Shrewd Woodworks began in 2014 while I was attending Gary Rogowski’s Northwest Woodworking Studio, training to become a hand tool focused furniture maker. My path was well paved by the amazing group of individuals at my back in the Office of Veteran’s Affairs Vocational Rehabilitation Office, who believed in me when I told them I was determined to break through the limitations of PTSD incurred during a deployment to the Middle East in 2005.

I succeeded in acquiring the schooling and graduated from the Northwest Studio in 2017.

It sounds simple enough, perhaps it could have been simple, but…
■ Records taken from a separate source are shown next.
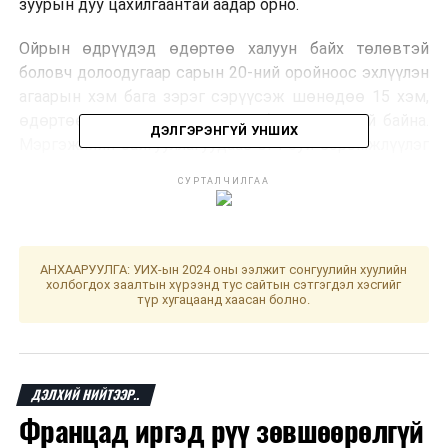
зуурын дуу цахилгаантай аадар орно.
Ойрын өдрүүдэд өдөртөө халуун байх төлөвтэй
боловч долоодугаар сарын 20-ний оройноос эхлүүлэн
агаарын хэм бага зэрэг сэрүүсэж шөнөдөө 15 хэм,
өдөртөө 21-26 хэмийн дулаан байх төлөвтэй байна.
ДЭЛГЭРЭНГҮЙ УНШИХ
Мэргэжлийн байгууллагуудаас өгч буй сэрэмжлүүлэг
мэдээллийг цаг тухай бүрд нь авч, болзошгүй үер
СУРТАЛЧИЛГАА
усны аюулаас сэрэмжтэй байхыг анхааруулж байна"
гэв.
АНХААРУУЛГА: УИХ-ын 2024 оны ээлжит сонгуулийн хуулийн
ДАРААХ МЭДЭЭ
холбогдох заалтын хүрээнд тус сайтын сэтгэгдэл хэсгийг
Сургуулийн орчинд авлигын эсрэг соёлыг төлөвшүүлэх
түр хугацаанд хаасан болно.
нь
ӨМНӨХ МЭДЭЭ
III, IV хорооллын авто замыг хааж, шинэчилнэ
ДЭЛХИЙ НИЙТЭЭР..
Францад иргэд рүү зөвшөөрөлгүй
The more I learned of man-powered craftsmanship, the more I realized the industrial production of the modern day is unsustainable. Wasteful. Irreverent to the materials and processes that are required to create enduring works of artistic usefulness. Beautiful form and function surround us everyday, but there was something essential that felt wrong to me. I was making some beautiful pieces myself, but there was something missing, or maybe it was something extra, attached to my pieces. I felt a twinge of guilt looking at every piece I made.

I was creating at too high a moral expense. I didn’t know where my lumber was coming from, what cost it collected from the Earth when forests were being felled and transported and kiln dried in terrifying quantities. My rough materials perfectly packaged into a conveniently consumable product, with the environment footing the bill.
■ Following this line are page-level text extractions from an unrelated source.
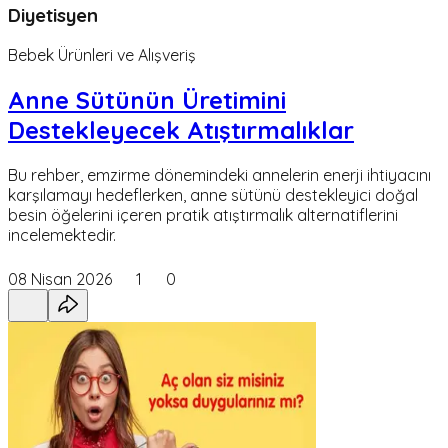
Diyetisyen
Bebek Ürünleri ve Alışveriş
Anne Sütünün Üretimini
Destekleyecek Atıştırmalıklar
Bu rehber, emzirme dönemindeki annelerin enerji ihtiyacını
karşılamayı hedeflerken, anne sütünü destekleyici doğal
besin öğelerini içeren pratik atıştırmalık alternatiflerini
incelemektedir.
08 Nisan 2026
1
0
So I added ethics to my personal mix of requirements for my projects. Which can either add to my materials costs, or my labor expenditures. As a poor veteran there was only one viable option, so I’ve been rolling up my sleeves every morning since.

And it has changed everything. I’ve obsessed in studying how humans were crafting from wood long before the Industrial Revolution, when it was often one human, one tree, and a few hand tools. Nothing goes to waste, no extra costs to the environment. To succeed in merging form, function and ethics in a single work, one must indeed be shrewd.

This is my passion. Taking my projects from the very beginning too a finished piece. Studying every step along the way and feeling how every revelation affects my perspectives of the wider world.

I’ve begun branching out into the ethical and eco-friendly processing of livestock furs and hides, hoping to add another aspect of interest into my creations and making these materials available to other makers who have a focus on ethically sourced products, while once again making something fine from what would have otherwise been wasted.

I’ve never been so in love with my work, and the more passionate I become for my work, and the more I learn, the more I want to share it all with others. So making has become teaching, teaching has drawn me into writing, writing pushes for more research and then I’m learning again. It’s a lovely cycle, rediscovering human simplicity by embracing the complexity of larger nature. Everyone should try it, I’d love to help you begin.